Indicates whether the NVIDIA driver is installed on the node. The Labeler detects drivers by watching for:

  • nvidia-driver-daemonset pods (GPU Operator managed)
  • nvidia-driver-installer pods in kube-system (GKE managed)

In GKE clusters with pre-installed drivers, the nvidia-driver-daemonset is not deployed. Instead, Google manages driver installation through nvidia-driver-installer DaemonSet pods.

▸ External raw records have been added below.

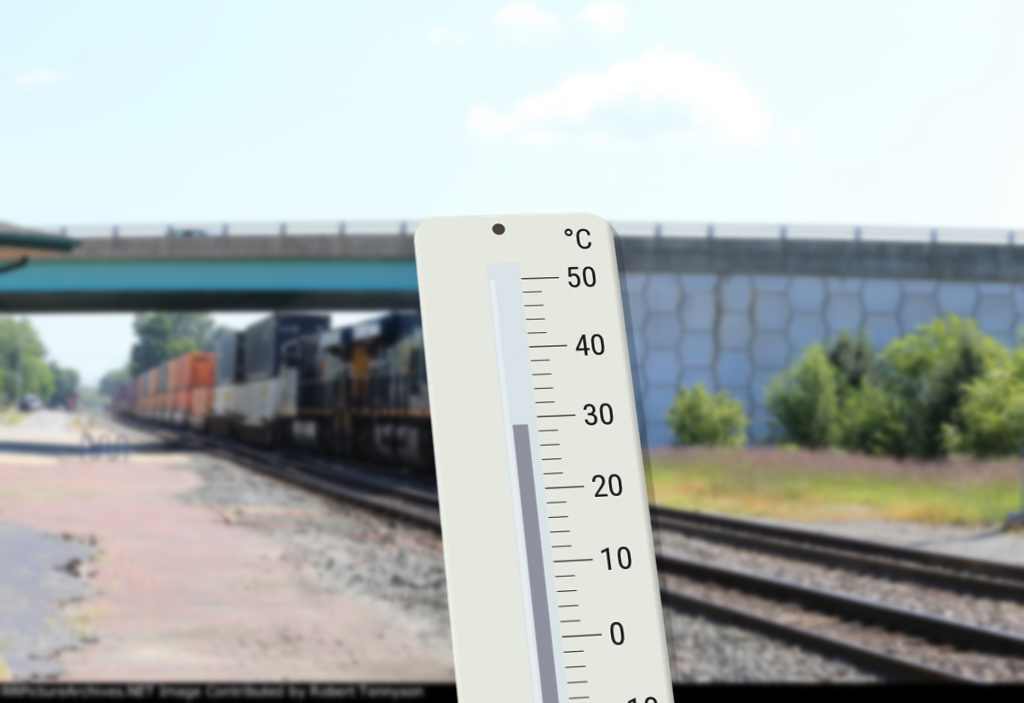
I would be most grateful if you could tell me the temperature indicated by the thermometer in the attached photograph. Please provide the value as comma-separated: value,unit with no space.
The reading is 29,°C
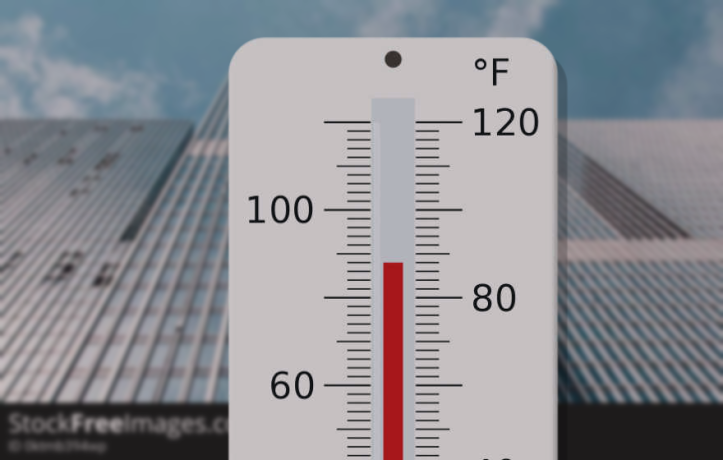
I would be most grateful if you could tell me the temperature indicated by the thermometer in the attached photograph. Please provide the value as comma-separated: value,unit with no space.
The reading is 88,°F
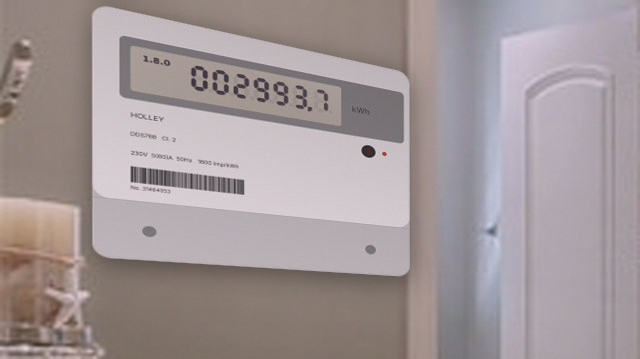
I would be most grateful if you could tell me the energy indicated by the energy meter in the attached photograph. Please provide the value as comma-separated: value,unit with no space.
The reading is 2993.7,kWh
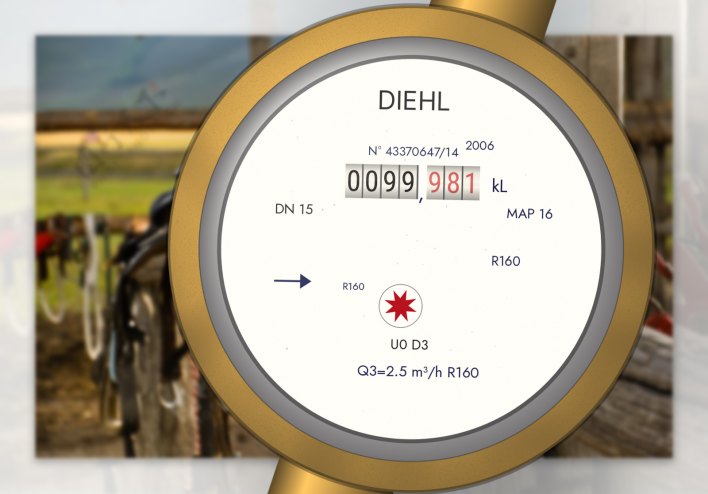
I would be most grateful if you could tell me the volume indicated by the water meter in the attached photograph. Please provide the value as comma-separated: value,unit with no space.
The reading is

The Labeler watches these pods to detect driver installation in GKE environments with pre-installed drivers.

Note: For environments with pre-installed drivers where no nvidia-driver-installer pods exist (e.g., custom machine images with pre-baked drivers), use the following command to manually label the node:

$kubectl label nodes <node-name> nvsentinel.dgxc.nvidia.com/driver.installed=true

Kata Enabled

Label: nvsentinel.dgxc.nvidia.com/kata.enabled Values: true or false

Indicates whether the node is running Kata Containers runtime (detected from node labels).

Key Features

Self-Configuration

Enables NVSentinel components to automatically adapt to different cluster environments without manual per-cluster configuration.

Automatic Version Detection

Examines container images of DCGM and driver pods to extract version information - no manual configuration needed.

Informer-Based Architecture

Uses Kubernetes informers for efficient, real-time monitoring of pod and node changes without polling.

Kata Container Detection

Detects and labels nodes using Kata Containers runtime by checking node labels (default: katacontainers.io/kata-runtime).

Dynamic Updates

Continuously updates labels as infrastructure changes - handles upgrades, pod moves, and runtime changes automatically.